### Work to be completed
Your answer should consist of all lines in the listing that hold the word "отчетный".

### Task data
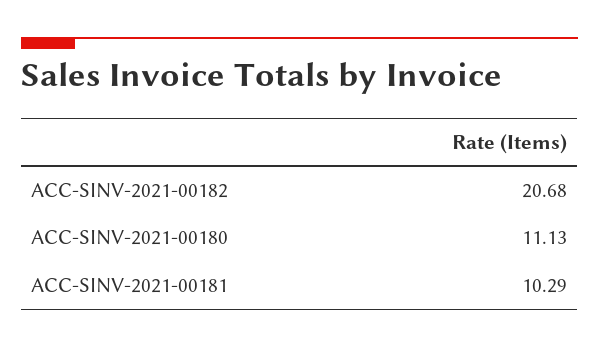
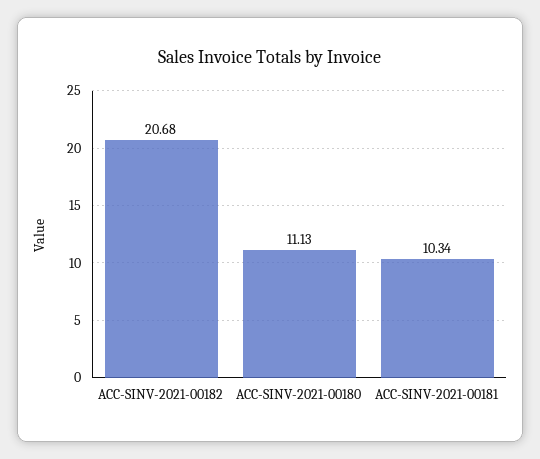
ACC-SINV-2021-00181: 10.29 -> 10.34

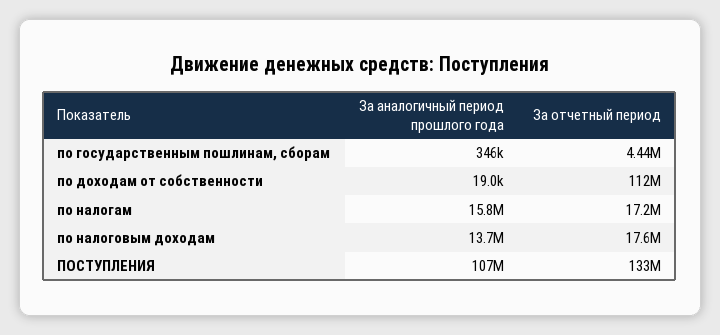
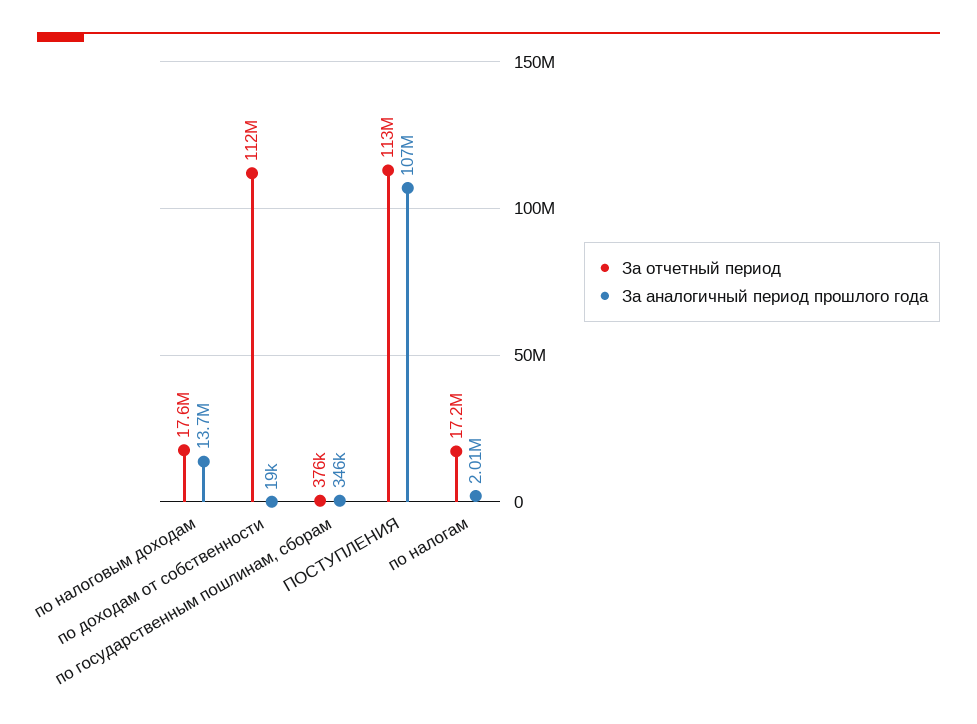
За отчетный период, по государственным пошлинам, сборам: 4440000 -> 376000
За аналогичный период прошлого года, по налогам: 15800000 -> 2010000
За отчетный период, ПОСТУПЛЕНИЯ: 133000000 -> 113000000

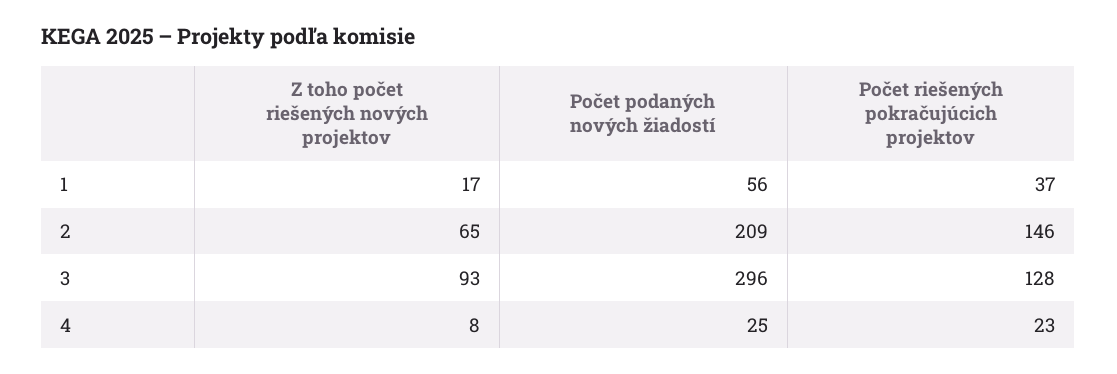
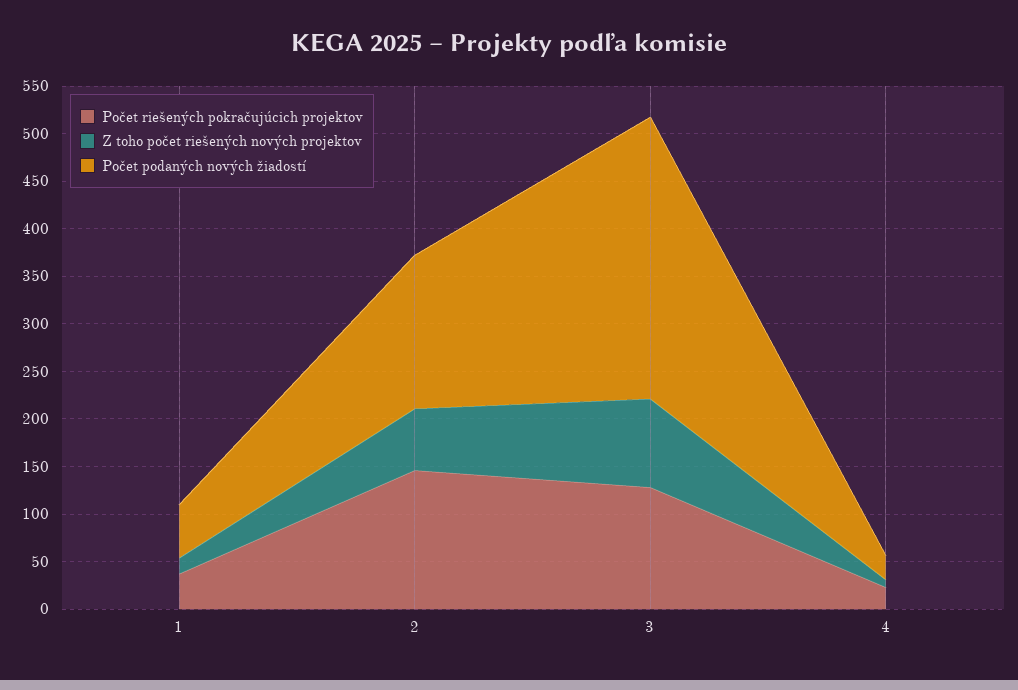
Počet podaných nových žiadostí, 2: 209 -> 160

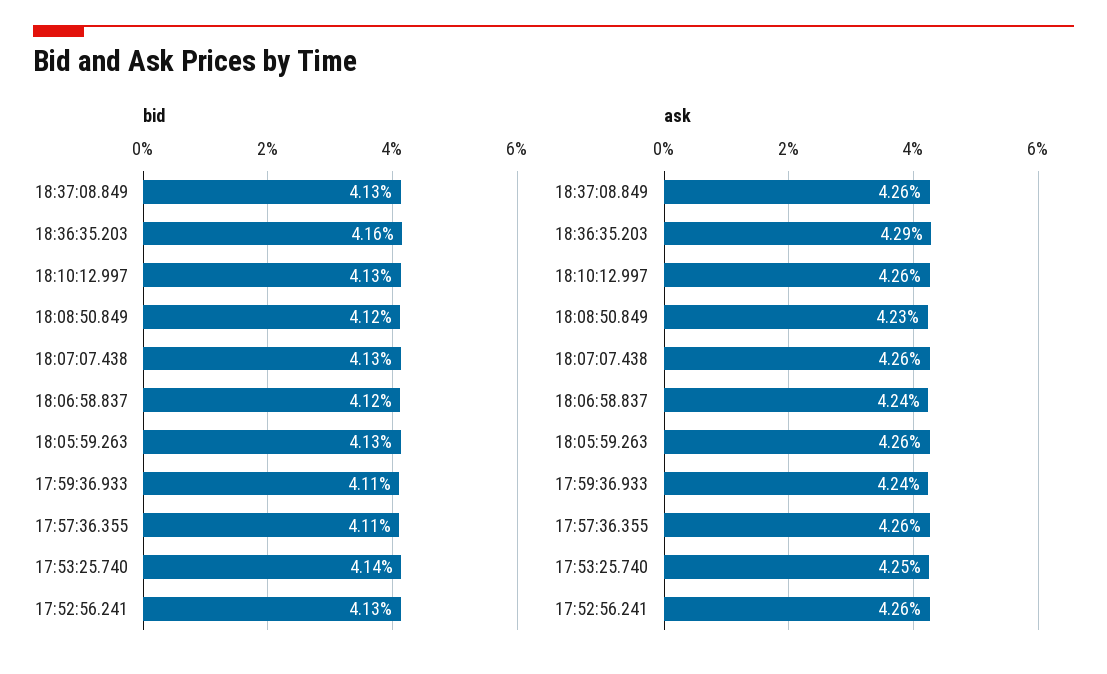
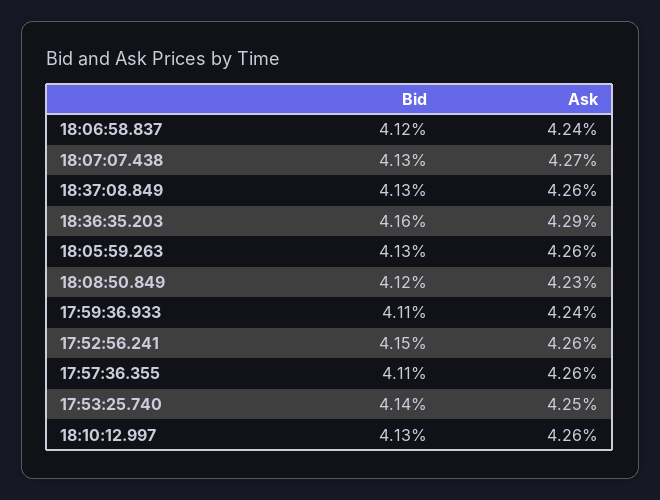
bid, 17:52:56.241: 4.13 -> 4.15
ask, 18:07:07.438: 4.26 -> 4.27

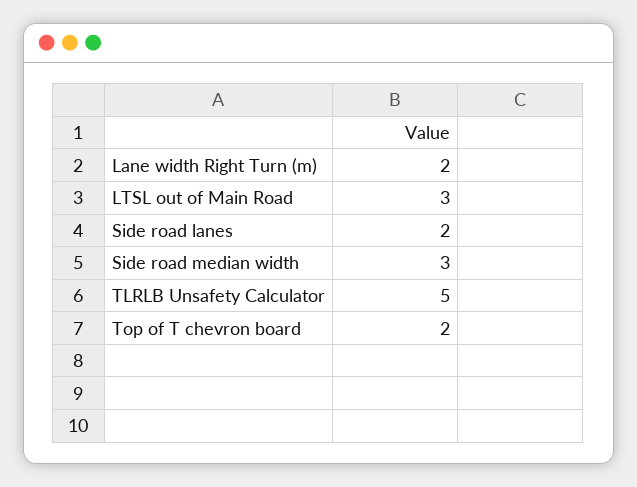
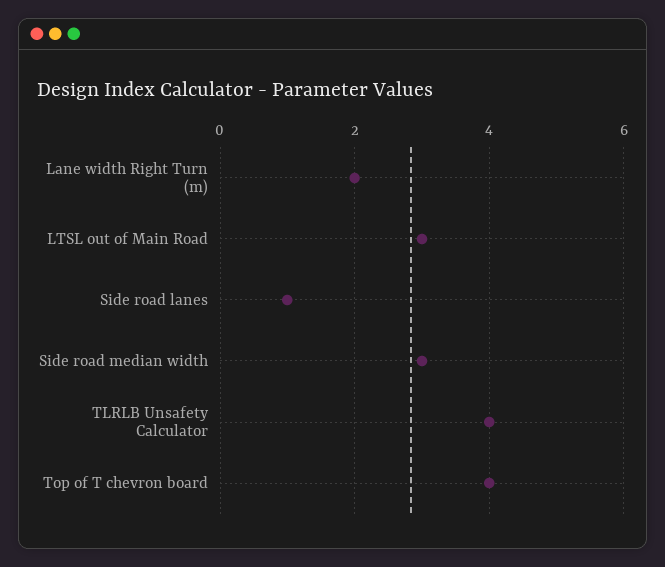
Side road lanes: 2 -> 1
TLRLB Unsafety Calculator: 5 -> 4
Top of T chevron board: 2 -> 4

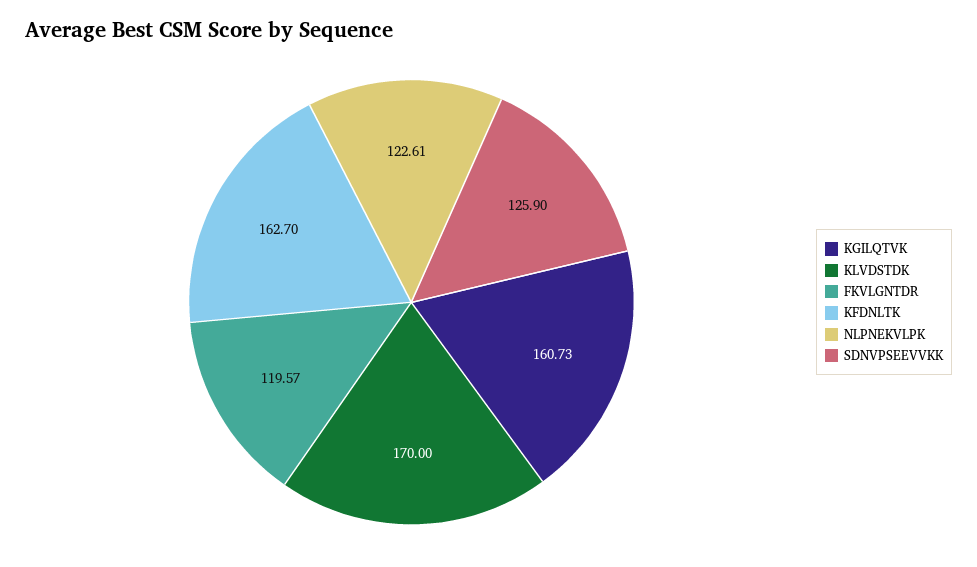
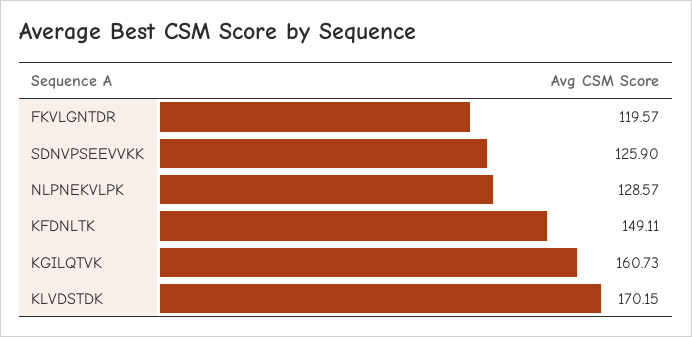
KLVDSTDK: 170 -> 170.15
KFDNLTK: 162.7 -> 149.11
NLPNEKVLPK: 122.61 -> 128.57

### The completed task
За отчетный период, по государственным пошлинам, сборам: 4440000 -> 376000
За отчетный период, ПОСТУПЛЕНИЯ: 133000000 -> 113000000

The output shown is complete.